■ Exercise instructions
Can you format the lines of the listing below as a numbered list, from the line with "Neu: Ordnerprompt" through the last line of the listing, leaving out blank lines?

** Opening Supplied material block **

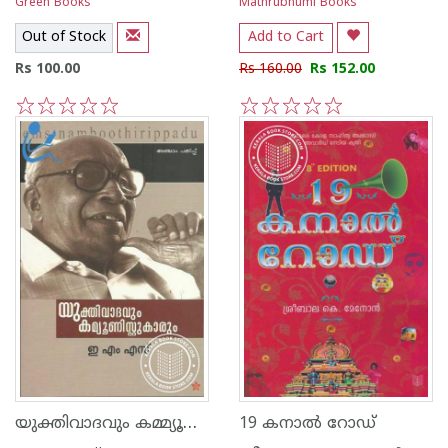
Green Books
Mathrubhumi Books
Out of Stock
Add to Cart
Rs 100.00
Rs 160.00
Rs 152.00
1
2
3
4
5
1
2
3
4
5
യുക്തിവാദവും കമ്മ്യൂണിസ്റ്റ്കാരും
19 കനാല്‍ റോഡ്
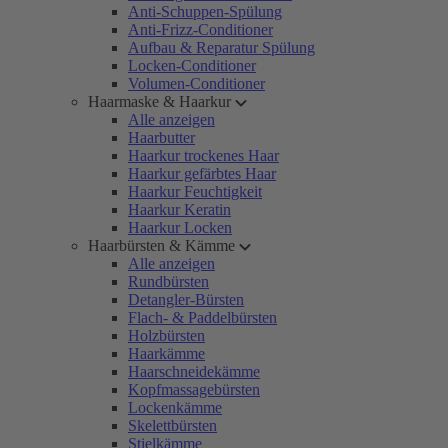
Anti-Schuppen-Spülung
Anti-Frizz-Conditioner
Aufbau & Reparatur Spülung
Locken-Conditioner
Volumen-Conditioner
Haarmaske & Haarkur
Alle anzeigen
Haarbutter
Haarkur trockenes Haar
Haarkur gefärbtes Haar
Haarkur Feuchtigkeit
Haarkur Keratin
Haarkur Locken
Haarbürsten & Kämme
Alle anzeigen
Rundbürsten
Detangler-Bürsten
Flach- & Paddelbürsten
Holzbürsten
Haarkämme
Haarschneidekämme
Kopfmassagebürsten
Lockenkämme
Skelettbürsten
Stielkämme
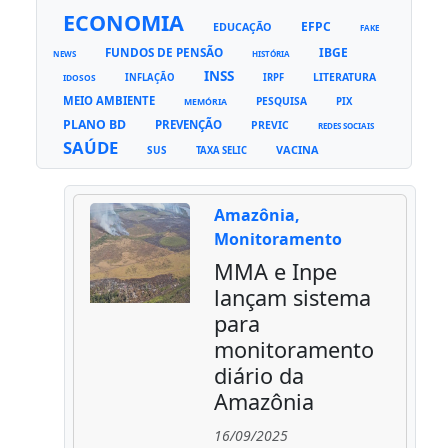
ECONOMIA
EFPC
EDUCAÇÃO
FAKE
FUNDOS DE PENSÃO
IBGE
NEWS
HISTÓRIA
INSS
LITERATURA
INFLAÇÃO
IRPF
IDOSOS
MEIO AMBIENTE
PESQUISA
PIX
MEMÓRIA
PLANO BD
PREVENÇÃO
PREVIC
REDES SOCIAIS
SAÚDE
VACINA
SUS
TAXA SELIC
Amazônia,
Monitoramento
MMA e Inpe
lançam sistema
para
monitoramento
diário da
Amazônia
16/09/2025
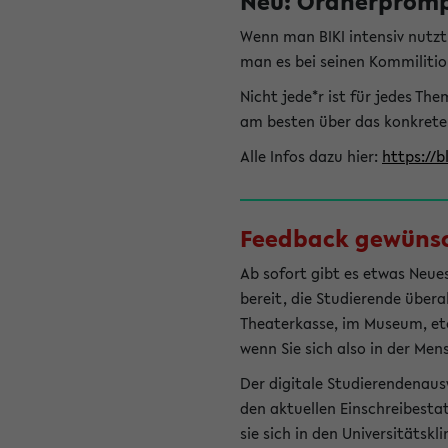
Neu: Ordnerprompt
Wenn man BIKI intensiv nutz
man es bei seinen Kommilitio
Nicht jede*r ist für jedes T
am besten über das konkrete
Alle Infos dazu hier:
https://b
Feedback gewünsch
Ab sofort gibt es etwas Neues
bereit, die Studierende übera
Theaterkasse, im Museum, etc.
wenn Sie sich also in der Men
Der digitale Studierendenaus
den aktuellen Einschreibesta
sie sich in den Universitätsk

** Closing Supplied material block **

■ Reply
1. Neu: Ordnerprompt
2. Wenn man BIKI intensiv nutz
3. man es bei seinen Kommilitio
4. Nicht jede*r ist für jedes T
5. am besten über das konkrete
6. Alle Infos dazu hier:
7. https://b
8. Feedback gewünsch
9. Ab sofort gibt es etwas Neues
10. bereit, die Studierende übera
11. Theaterkasse, im Museum, etc.
12. wenn Sie sich also in der Men
13. Der digitale Studierendenaus
14. den aktuellen Einschreibesta
15. sie sich in den Universitätsk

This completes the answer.